You can add new vocabulary to its dictionary and train it on your pronunciation. You can speak a new word to train Dragon, and you can also type out a pronunciation guide—a feature that can also work to add custom abbreviations. (For example, you can indicate that saying “I triple E” types out “IEEE.”)
Dragon accurately typed “Wirecutter” after we added it to the dictionary, though the software was perhaps too eager to use custom words in some cases, like when it wrote my surname “Guay” instead of “ate.”
It can type text based on commands. Similar to text-expander software, Dragon Auto-texts is a time-saving feature that can type multiple lines of text or perform other tasks based on a single, spoken command.
For example, you could say “Address One” to type an address line by line, either with new lines between details or tabs to fluently fill out address fields. And you could use Dragon’s support for system commands on Windows to open applications, press keyboard shortcuts, and perform other computing tasks for voice-powered productivity.

It works on mobile—but with limited functionality. The Dragon Anywhere app for iOS and Android uses the same dictation models as the desktop versions to transcribe text on your phone.

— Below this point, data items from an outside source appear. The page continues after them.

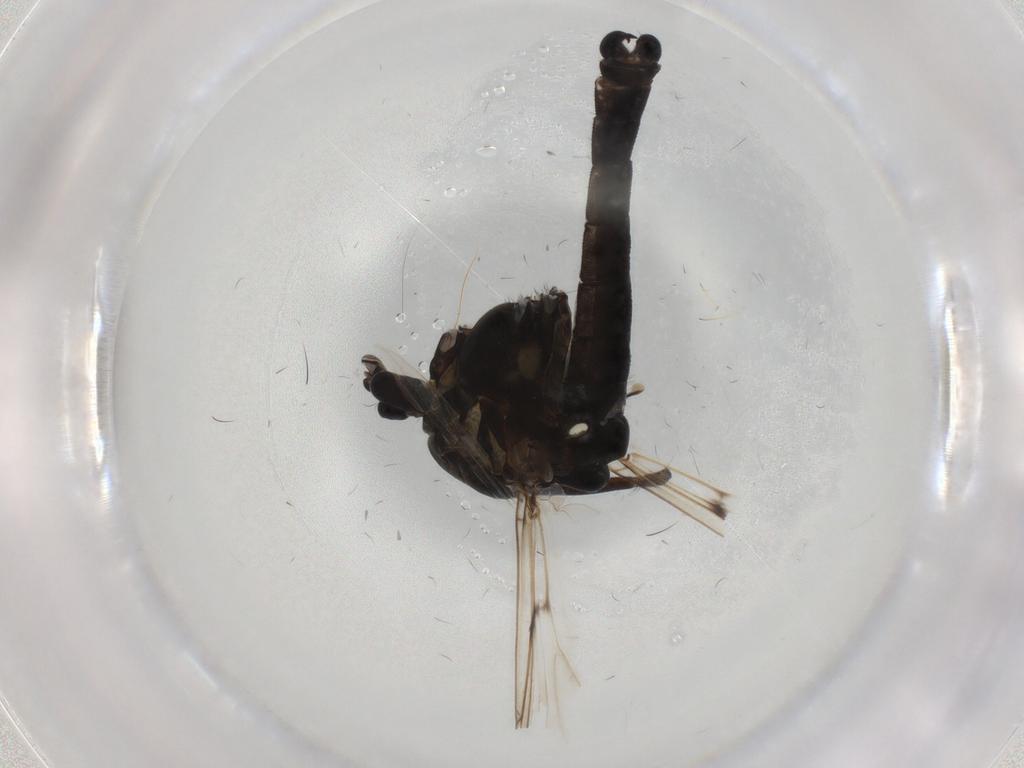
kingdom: Animalia
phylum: Arthropoda
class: Insecta
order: Diptera
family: Chironomidae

Although it includes the same vocabulary-learning and Auto-text features, Dragon Anywhere runs only in the Dragon app. To share or publish the resulting text, you need to dictate in Dragon Anywhere and then copy and paste the text to another app. The app includes a dedicated copy button to simplify sharing, though.
It supports HIPAA compliance, depending on the edition and license agreement. Audio and transcribed text are encrypted in transit and at rest. Audio and transcribed text are de-identified where possible to protect privacy, according to Nuance’s privacy policy, and may be stored for up to three years, as “[s]nippets of your voice data may be manually reviewed and transcribed into text for Nuance’s product operation, tuning, maintenance, and enhancement.”
For now, you can instead run Dragon Professional for Windows locally on your computer, offline, for greater privacy, as it’s one of the few non-online dictation options available.